Below is a listing. Gather each line of it that contains "this".

_ _ _ _ _ _ _

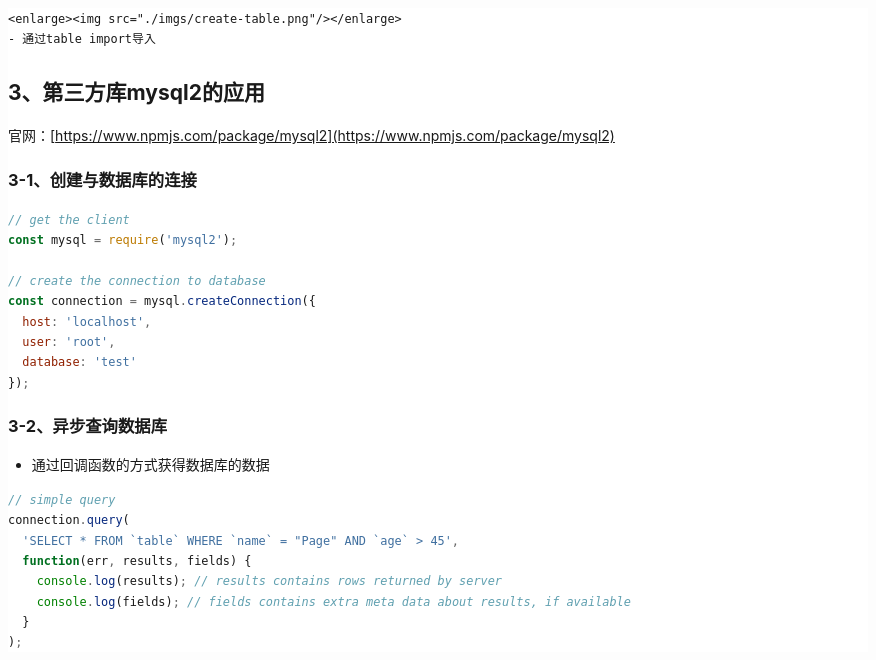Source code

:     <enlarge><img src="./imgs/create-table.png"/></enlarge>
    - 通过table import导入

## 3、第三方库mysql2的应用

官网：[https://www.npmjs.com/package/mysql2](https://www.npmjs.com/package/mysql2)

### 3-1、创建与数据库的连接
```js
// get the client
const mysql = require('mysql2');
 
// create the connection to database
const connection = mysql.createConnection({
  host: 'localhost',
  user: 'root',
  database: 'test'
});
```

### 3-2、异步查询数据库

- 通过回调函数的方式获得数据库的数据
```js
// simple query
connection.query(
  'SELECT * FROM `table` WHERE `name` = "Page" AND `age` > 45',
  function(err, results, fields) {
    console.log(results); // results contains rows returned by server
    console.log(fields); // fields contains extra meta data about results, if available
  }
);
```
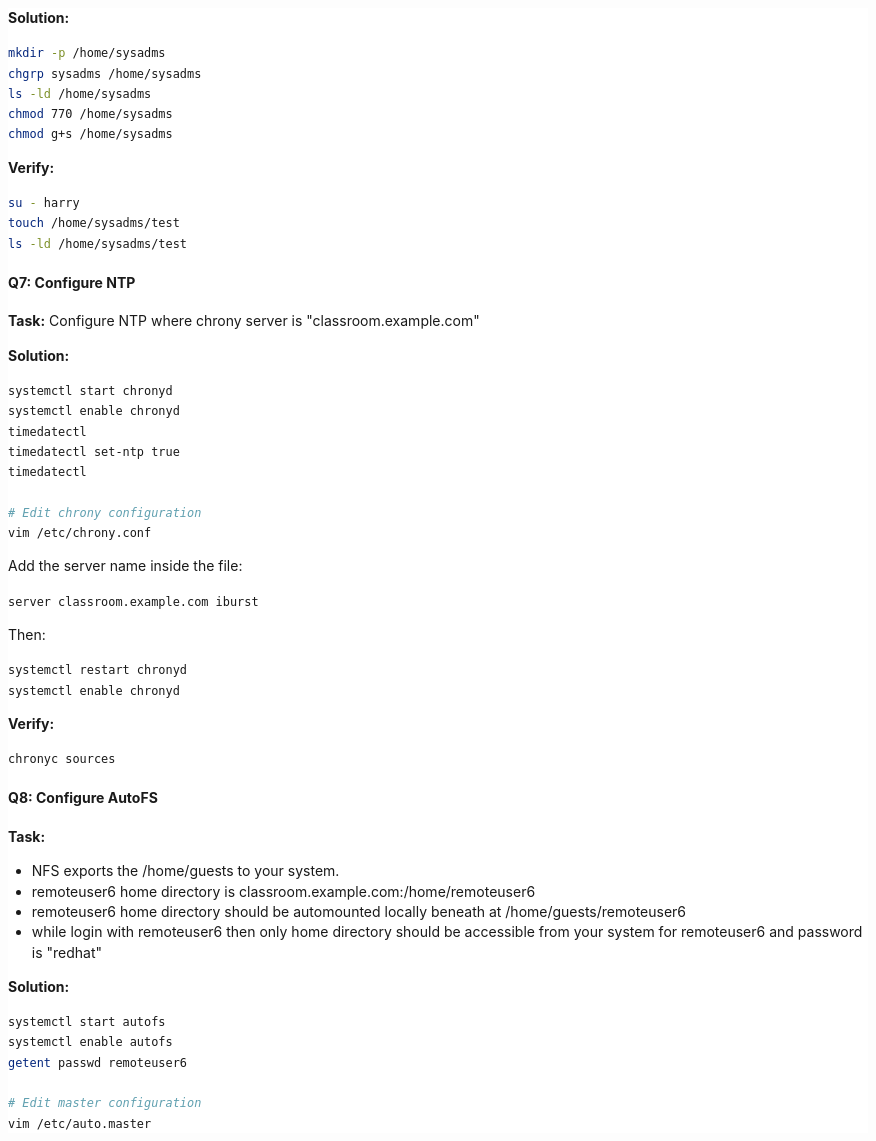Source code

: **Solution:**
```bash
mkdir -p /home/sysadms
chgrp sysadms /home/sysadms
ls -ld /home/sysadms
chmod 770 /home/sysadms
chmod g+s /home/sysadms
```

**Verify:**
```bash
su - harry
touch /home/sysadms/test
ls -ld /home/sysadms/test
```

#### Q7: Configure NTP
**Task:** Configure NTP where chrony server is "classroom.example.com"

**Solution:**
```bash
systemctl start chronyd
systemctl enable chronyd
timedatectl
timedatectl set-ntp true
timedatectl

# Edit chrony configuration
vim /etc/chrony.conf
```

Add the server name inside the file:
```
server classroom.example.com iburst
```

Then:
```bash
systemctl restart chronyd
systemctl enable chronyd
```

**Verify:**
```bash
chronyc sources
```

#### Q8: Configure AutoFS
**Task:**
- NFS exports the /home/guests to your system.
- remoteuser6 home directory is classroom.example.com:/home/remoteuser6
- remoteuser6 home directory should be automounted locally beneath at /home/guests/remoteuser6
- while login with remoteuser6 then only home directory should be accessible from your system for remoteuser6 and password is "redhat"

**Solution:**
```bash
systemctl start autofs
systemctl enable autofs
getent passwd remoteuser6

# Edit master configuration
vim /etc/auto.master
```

_ _ _ _ _ _ _

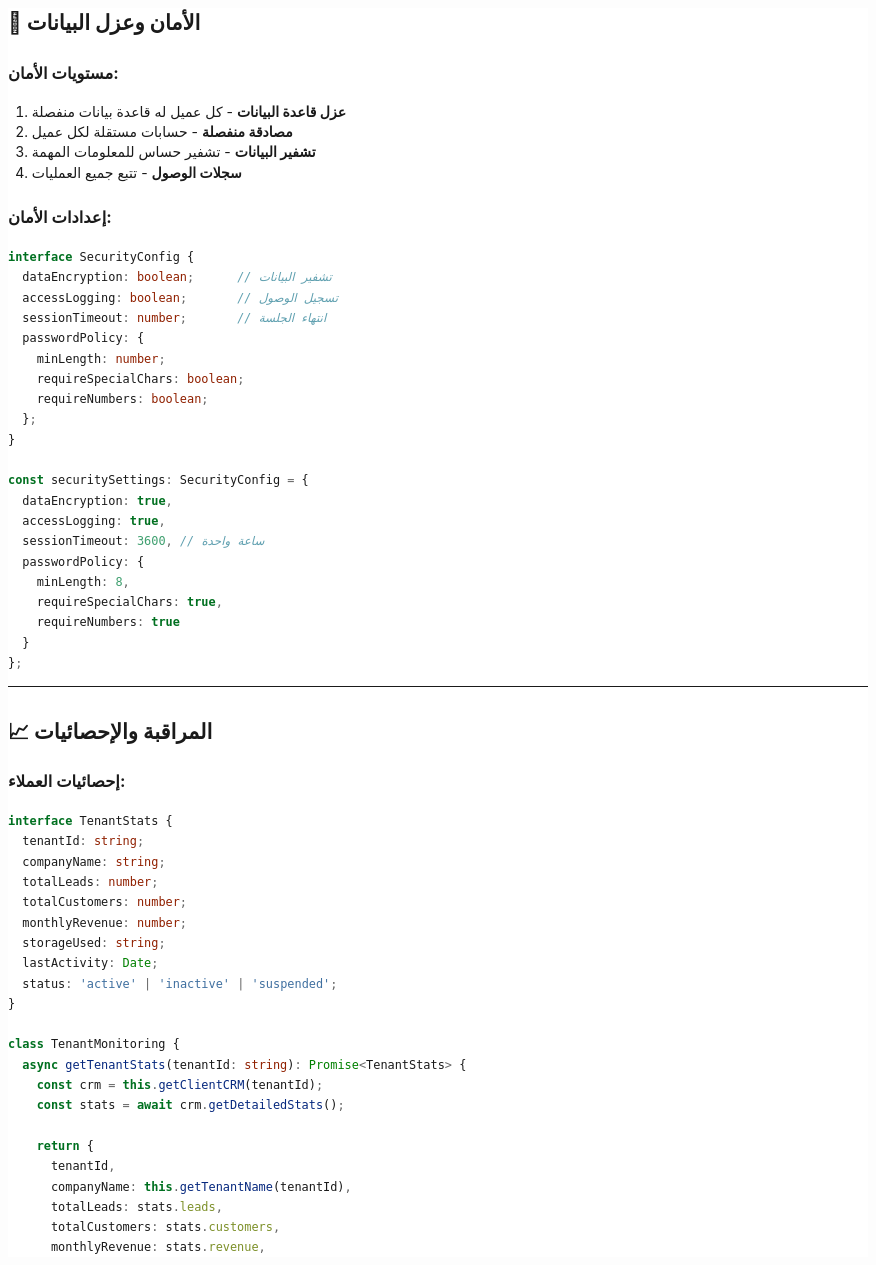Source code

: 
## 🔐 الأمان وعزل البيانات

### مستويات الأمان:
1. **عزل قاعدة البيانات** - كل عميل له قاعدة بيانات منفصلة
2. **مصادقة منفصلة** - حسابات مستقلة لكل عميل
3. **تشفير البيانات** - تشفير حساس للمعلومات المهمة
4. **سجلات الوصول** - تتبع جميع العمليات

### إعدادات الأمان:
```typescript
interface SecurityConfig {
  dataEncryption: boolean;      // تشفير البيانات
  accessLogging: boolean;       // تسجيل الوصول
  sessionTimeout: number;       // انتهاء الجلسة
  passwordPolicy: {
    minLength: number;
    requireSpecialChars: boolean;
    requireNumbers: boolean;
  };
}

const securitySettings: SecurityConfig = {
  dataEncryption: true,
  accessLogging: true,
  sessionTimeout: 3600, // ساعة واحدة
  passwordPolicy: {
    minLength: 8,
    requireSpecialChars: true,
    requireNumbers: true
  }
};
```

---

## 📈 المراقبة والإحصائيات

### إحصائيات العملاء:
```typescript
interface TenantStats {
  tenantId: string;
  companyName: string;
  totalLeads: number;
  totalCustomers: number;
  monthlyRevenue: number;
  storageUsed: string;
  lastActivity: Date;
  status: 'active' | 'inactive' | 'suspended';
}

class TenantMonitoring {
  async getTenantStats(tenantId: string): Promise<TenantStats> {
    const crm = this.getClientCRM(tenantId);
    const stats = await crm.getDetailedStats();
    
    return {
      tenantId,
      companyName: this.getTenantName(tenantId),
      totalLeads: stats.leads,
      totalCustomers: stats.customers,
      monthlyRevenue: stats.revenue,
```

_ _ _ _ _ _ _

## REPLY
    const crm = this.getClientCRM(tenantId);
      companyName: this.getTenantName(tenantId),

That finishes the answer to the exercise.